2006-03-24 Thread Jeff Dike
On Sat, Mar 25, 2006 at 12:28:09AM +0100, Blaisorblade wrote:
> BUT, this context switch at the thread born is special: the thread being 
> switched away switches to a new thread not in the body of the new thread's 
> call to switch_to_skas->switch_threads(), but in the body of thread_wait()! 
> At that point, we lose the call to arch_switch_to_skas()!

Yuck yuck yuck.  Nice spotting.

There's an obvious one-line fix for this, but I wonder if we ought to
try some restructuring to avoid this sort of thing in the future.

> Questions and notes:
> 
> *) Why does arch/um/os-Linux/skas/process.c has still one siglongjmp() call 
> and sigjmp_buf vars, and that has no comments?

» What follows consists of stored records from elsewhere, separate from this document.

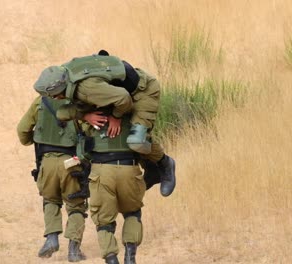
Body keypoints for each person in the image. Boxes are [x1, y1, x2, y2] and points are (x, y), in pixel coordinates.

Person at [33, 51, 176, 197]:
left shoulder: (86, 90)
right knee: (62, 113)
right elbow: (64, 112)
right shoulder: (66, 75)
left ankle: (164, 163)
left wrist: (116, 116)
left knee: (136, 141)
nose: (54, 99)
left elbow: (123, 99)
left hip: (142, 91)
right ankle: (150, 167)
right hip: (114, 95)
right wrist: (86, 115)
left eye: (54, 95)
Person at [17, 95, 88, 262]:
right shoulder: (78, 102)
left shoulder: (40, 101)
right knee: (76, 205)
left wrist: (34, 139)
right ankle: (73, 249)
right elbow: (88, 130)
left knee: (50, 200)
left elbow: (22, 130)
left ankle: (51, 239)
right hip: (72, 162)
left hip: (46, 162)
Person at [77, 111, 146, 264]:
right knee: (132, 212)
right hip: (130, 168)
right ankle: (130, 257)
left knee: (104, 221)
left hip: (101, 170)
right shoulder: (133, 112)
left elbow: (82, 153)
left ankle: (111, 259)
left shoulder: (91, 113)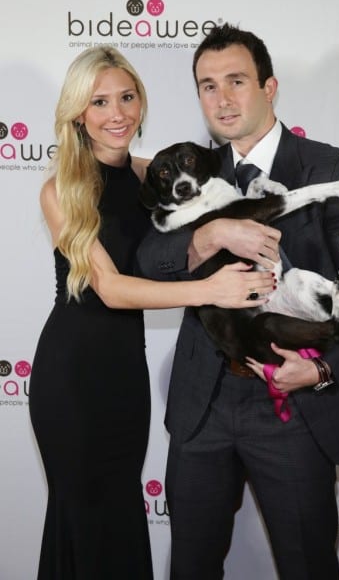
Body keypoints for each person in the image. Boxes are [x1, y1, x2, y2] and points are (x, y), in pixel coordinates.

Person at [136, 24, 339, 579]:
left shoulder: (327, 167)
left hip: (295, 405)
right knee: (191, 567)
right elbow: (148, 262)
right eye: (208, 86)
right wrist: (209, 236)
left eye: (236, 81)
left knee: (306, 565)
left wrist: (322, 367)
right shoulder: (191, 170)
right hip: (202, 402)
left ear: (269, 86)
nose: (222, 99)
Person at [28, 45, 276, 580]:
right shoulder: (61, 190)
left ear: (141, 102)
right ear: (78, 113)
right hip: (73, 375)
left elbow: (209, 219)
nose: (117, 113)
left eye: (127, 97)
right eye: (99, 102)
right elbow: (112, 289)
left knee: (120, 506)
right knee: (84, 511)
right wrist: (210, 291)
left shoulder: (152, 175)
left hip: (125, 373)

I'm tempted to say that I just missed the call somehow.  I see no
reason for that to be different, especially since it's preceded by a
UML_SIGSETJMP.  As for the sigjmp_buf variables, I don't get your
point.  Those haven't changed.

> *) Also, why thread_wait and thread_switch are almost identical, yet they're 
> two different functions?

switch_threads?  In order to merge them, you'd have to pass in the 1
and the INIT_JMP_REMOVE_SIGSTACK, which I have conceptual problems
with.  First, that makes the callers know things that they probably
shouldn't.  Second, the 1 and the INIT_JMP_REMOVE_SIGSTACK have
completely different meanings.  One is a message to the initial thread
that it has to do something.  The 1 is a message to setjmp that is has
been longjmp-ed to.

> *) Btw, the naming sucks - if I find better names for new_thread, 
> new_thread_proc and such, would they be accepted?

Sure, good names are always appreciated.